EXERCISE DETAILS -
I would like you to restate each record word for word.

(Stored data)
=====
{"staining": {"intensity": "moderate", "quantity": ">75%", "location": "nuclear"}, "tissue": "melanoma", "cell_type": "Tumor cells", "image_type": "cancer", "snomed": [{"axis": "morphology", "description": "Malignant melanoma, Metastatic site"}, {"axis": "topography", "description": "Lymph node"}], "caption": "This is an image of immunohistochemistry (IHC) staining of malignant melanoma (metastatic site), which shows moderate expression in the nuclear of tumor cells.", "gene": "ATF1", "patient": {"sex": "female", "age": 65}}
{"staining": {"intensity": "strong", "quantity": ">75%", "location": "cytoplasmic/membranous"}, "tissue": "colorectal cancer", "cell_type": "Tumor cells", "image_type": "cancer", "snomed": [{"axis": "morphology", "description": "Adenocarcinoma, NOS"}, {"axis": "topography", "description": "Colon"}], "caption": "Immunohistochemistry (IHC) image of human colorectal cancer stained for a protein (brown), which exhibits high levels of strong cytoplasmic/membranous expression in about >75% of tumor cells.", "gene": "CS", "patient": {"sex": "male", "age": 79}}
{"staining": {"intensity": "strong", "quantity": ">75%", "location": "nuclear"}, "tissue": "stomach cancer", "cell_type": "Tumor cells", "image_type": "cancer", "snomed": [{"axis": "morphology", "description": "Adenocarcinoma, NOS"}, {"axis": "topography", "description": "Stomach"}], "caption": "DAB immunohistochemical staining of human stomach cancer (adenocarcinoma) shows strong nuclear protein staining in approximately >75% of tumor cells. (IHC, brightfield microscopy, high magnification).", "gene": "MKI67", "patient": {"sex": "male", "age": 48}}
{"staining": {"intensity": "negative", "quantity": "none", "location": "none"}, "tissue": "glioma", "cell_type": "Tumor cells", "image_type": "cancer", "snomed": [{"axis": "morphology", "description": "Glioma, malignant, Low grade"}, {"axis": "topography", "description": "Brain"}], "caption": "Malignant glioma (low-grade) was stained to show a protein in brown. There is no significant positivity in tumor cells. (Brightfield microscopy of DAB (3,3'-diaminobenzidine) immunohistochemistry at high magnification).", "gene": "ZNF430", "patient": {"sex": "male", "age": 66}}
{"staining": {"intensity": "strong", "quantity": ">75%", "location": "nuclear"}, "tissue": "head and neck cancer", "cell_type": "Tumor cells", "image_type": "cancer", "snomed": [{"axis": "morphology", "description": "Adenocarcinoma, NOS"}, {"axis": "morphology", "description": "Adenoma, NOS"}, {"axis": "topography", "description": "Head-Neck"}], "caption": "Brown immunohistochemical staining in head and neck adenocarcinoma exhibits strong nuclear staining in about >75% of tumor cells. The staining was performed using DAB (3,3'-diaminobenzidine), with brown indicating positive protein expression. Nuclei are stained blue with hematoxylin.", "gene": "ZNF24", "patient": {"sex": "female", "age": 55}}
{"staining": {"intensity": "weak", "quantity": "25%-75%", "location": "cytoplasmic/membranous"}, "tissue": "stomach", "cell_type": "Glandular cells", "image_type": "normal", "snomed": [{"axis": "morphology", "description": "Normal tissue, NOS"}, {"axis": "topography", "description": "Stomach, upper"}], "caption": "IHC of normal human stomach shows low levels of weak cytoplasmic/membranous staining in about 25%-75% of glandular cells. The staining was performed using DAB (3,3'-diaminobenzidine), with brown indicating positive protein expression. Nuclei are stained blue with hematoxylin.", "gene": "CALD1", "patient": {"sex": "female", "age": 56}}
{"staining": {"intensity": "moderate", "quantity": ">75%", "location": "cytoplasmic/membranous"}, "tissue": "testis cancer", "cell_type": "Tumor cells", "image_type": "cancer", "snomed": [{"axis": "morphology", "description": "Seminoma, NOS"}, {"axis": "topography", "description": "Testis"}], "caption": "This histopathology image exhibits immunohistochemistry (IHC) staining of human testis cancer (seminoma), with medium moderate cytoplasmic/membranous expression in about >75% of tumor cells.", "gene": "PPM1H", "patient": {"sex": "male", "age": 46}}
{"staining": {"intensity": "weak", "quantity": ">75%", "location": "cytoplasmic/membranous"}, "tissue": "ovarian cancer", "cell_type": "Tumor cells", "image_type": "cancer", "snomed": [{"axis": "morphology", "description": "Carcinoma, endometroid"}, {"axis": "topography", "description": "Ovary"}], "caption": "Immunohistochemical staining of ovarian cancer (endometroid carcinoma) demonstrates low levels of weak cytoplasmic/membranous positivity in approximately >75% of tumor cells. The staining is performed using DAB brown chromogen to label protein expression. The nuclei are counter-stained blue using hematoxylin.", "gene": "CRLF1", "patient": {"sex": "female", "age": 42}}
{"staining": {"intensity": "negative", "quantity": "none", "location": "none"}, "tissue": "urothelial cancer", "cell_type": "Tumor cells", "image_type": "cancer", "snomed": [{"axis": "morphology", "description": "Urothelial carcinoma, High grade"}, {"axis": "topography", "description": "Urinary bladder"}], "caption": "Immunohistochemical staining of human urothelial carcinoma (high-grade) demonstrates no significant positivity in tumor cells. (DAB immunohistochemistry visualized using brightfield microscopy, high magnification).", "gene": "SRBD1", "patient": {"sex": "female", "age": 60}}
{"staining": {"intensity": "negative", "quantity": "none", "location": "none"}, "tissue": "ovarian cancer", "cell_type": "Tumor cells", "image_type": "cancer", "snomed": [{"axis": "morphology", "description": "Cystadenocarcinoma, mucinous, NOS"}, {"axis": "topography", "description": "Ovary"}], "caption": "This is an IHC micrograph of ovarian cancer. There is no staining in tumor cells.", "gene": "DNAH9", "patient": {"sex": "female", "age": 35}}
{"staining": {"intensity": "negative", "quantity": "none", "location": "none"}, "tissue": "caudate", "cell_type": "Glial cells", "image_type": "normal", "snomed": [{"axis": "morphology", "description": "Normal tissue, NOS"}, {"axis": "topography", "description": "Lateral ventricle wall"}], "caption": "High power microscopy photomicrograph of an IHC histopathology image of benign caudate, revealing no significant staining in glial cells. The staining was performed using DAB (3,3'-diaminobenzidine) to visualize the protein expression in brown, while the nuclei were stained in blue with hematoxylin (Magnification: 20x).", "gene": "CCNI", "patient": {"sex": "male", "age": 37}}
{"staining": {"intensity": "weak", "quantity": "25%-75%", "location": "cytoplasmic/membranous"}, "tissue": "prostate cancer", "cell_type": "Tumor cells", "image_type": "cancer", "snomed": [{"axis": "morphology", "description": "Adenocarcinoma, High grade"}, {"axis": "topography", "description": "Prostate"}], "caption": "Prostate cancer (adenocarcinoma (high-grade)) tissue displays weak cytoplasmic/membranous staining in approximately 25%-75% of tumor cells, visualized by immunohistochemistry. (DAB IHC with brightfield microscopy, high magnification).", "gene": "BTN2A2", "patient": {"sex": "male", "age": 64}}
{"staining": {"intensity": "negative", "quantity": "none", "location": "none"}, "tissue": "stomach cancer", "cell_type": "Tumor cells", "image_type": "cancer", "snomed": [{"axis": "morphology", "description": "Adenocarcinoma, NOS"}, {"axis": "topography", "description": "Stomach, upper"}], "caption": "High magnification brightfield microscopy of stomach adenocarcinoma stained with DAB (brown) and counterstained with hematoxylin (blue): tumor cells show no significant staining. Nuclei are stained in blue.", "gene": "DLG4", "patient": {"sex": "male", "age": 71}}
=====
WRITTEN REPLY -
{"staining": {"intensity": "moderate", "quantity": ">75%", "location": "nuclear"}, "tissue": "melanoma", "cell_type": "Tumor cells", "image_type": "cancer", "snomed": [{"axis": "morphology", "description": "Malignant melanoma, Metastatic site"}, {"axis": "topography", "description": "Lymph node"}], "caption": "This is an image of immunohistochemistry (IHC) staining of malignant melanoma (metastatic site), which shows moderate expression in the nuclear of tumor cells.", "gene": "ATF1", "patient": {"sex": "female", "age": 65}}
{"staining": {"intensity": "strong", "quantity": ">75%", "location": "cytoplasmic/membranous"}, "tissue": "colorectal cancer", "cell_type": "Tumor cells", "image_type": "cancer", "snomed": [{"axis": "morphology", "description": "Adenocarcinoma, NOS"}, {"axis": "topography", "description": "Colon"}], "caption": "Immunohistochemistry (IHC) image of human colorectal cancer stained for a protein (brown), which exhibits high levels of strong cytoplasmic/membranous expression in about >75% of tumor cells.", "gene": "CS", "patient": {"sex": "male", "age": 79}}
{"staining": {"intensity": "strong", "quantity": ">75%", "location": "nuclear"}, "tissue": "stomach cancer", "cell_type": "Tumor cells", "image_type": "cancer", "snomed": [{"axis": "morphology", "description": "Adenocarcinoma, NOS"}, {"axis": "topography", "description": "Stomach"}], "caption": "DAB immunohistochemical staining of human stomach cancer (adenocarcinoma) shows strong nuclear protein staining in approximately >75% of tumor cells. (IHC, brightfield microscopy, high magnification).", "gene": "MKI67", "patient": {"sex": "male", "age": 48}}
{"staining": {"intensity": "negative", "quantity": "none", "location": "none"}, "tissue": "glioma", "cell_type": "Tumor cells", "image_type": "cancer", "snomed": [{"axis": "morphology", "description": "Glioma, malignant, Low grade"}, {"axis": "topography", "description": "Brain"}], "caption": "Malignant glioma (low-grade) was stained to show a protein in brown. There is no significant positivity in tumor cells. (Brightfield microscopy of DAB (3,3'-diaminobenzidine) immunohistochemistry at high magnification).", "gene": "ZNF430", "patient": {"sex": "male", "age": 66}}
{"staining": {"intensity": "strong", "quantity": ">75%", "location": "nuclear"}, "tissue": "head and neck cancer", "cell_type": "Tumor cells", "image_type": "cancer", "snomed": [{"axis": "morphology", "description": "Adenocarcinoma, NOS"}, {"axis": "morphology", "description": "Adenoma, NOS"}, {"axis": "topography", "description": "Head-Neck"}], "caption": "Brown immunohistochemical staining in head and neck adenocarcinoma exhibits strong nuclear staining in about >75% of tumor cells. The staining was performed using DAB (3,3'-diaminobenzidine), with brown indicating positive protein expression. Nuclei are stained blue with hematoxylin.", "gene": "ZNF24", "patient": {"sex": "female", "age": 55}}
{"staining": {"intensity": "weak", "quantity": "25%-75%", "location": "cytoplasmic/membranous"}, "tissue": "stomach", "cell_type": "Glandular cells", "image_type": "normal", "snomed": [{"axis": "morphology", "description": "Normal tissue, NOS"}, {"axis": "topography", "description": "Stomach, upper"}], "caption": "IHC of normal human stomach shows low levels of weak cytoplasmic/membranous staining in about 25%-75% of glandular cells. The staining was performed using DAB (3,3'-diaminobenzidine), with brown indicating positive protein expression. Nuclei are stained blue with hematoxylin.", "gene": "CALD1", "patient": {"sex": "female", "age": 56}}
{"staining": {"intensity": "moderate", "quantity": ">75%", "location": "cytoplasmic/membranous"}, "tissue": "testis cancer", "cell_type": "Tumor cells", "image_type": "cancer", "snomed": [{"axis": "morphology", "description": "Seminoma, NOS"}, {"axis": "topography", "description": "Testis"}], "caption": "This histopathology image exhibits immunohistochemistry (IHC) staining of human testis cancer (seminoma), with medium moderate cytoplasmic/membranous expression in about >75% of tumor cells.", "gene": "PPM1H", "patient": {"sex": "male", "age": 46}}
{"staining": {"intensity": "weak", "quantity": ">75%", "location": "cytoplasmic/membranous"}, "tissue": "ovarian cancer", "cell_type": "Tumor cells", "image_type": "cancer", "snomed": [{"axis": "morphology", "description": "Carcinoma, endometroid"}, {"axis": "topography", "description": "Ovary"}], "caption": "Immunohistochemical staining of ovarian cancer (endometroid carcinoma) demonstrates low levels of weak cytoplasmic/membranous positivity in approximately >75% of tumor cells. The staining is performed using DAB brown chromogen to label protein expression. The nuclei are counter-stained blue using hematoxylin.", "gene": "CRLF1", "patient": {"sex": "female", "age": 42}}
{"staining": {"intensity": "negative", "quantity": "none", "location": "none"}, "tissue": "urothelial cancer", "cell_type": "Tumor cells", "image_type": "cancer", "snomed": [{"axis": "morphology", "description": "Urothelial carcinoma, High grade"}, {"axis": "topography", "description": "Urinary bladder"}], "caption": "Immunohistochemical staining of human urothelial carcinoma (high-grade) demonstrates no significant positivity in tumor cells. (DAB immunohistochemistry visualized using brightfield microscopy, high magnification).", "gene": "SRBD1", "patient": {"sex": "female", "age": 60}}
{"staining": {"intensity": "negative", "quantity": "none", "location": "none"}, "tissue": "ovarian cancer", "cell_type": "Tumor cells", "image_type": "cancer", "snomed": [{"axis": "morphology", "description": "Cystadenocarcinoma, mucinous, NOS"}, {"axis": "topography", "description": "Ovary"}], "caption": "This is an IHC micrograph of ovarian cancer. There is no staining in tumor cells.", "gene": "DNAH9", "patient": {"sex": "female", "age": 35}}
{"staining": {"intensity": "negative", "quantity": "none", "location": "none"}, "tissue": "caudate", "cell_type": "Glial cells", "image_type": "normal", "snomed": [{"axis": "morphology", "description": "Normal tissue, NOS"}, {"axis": "topography", "description": "Lateral ventricle wall"}], "caption": "High power microscopy photomicrograph of an IHC histopathology image of benign caudate, revealing no significant staining in glial cells. The staining was performed using DAB (3,3'-diaminobenzidine) to visualize the protein expression in brown, while the nuclei were stained in blue with hematoxylin (Magnification: 20x).", "gene": "CCNI", "patient": {"sex": "male", "age": 37}}
{"staining": {"intensity": "weak", "quantity": "25%-75%", "location": "cytoplasmic/membranous"}, "tissue": "prostate cancer", "cell_type": "Tumor cells", "image_type": "cancer", "snomed": [{"axis": "morphology", "description": "Adenocarcinoma, High grade"}, {"axis": "topography", "description": "Prostate"}], "caption": "Prostate cancer (adenocarcinoma (high-grade)) tissue displays weak cytoplasmic/membranous staining in approximately 25%-75% of tumor cells, visualized by immunohistochemistry. (DAB IHC with brightfield microscopy, high magnification).", "gene": "BTN2A2", "patient": {"sex": "male", "age": 64}}
{"staining": {"intensity": "negative", "quantity": "none", "location": "none"}, "tissue": "stomach cancer", "cell_type": "Tumor cells", "image_type": "cancer", "snomed": [{"axis": "morphology", "description": "Adenocarcinoma, NOS"}, {"axis": "topography", "description": "Stomach, upper"}], "caption": "High magnification brightfield microscopy of stomach adenocarcinoma stained with DAB (brown) and counterstained with hematoxylin (blue): tumor cells show no significant staining. Nuclei are stained in blue.", "gene": "DLG4", "patient": {"sex": "male", "age": 71}}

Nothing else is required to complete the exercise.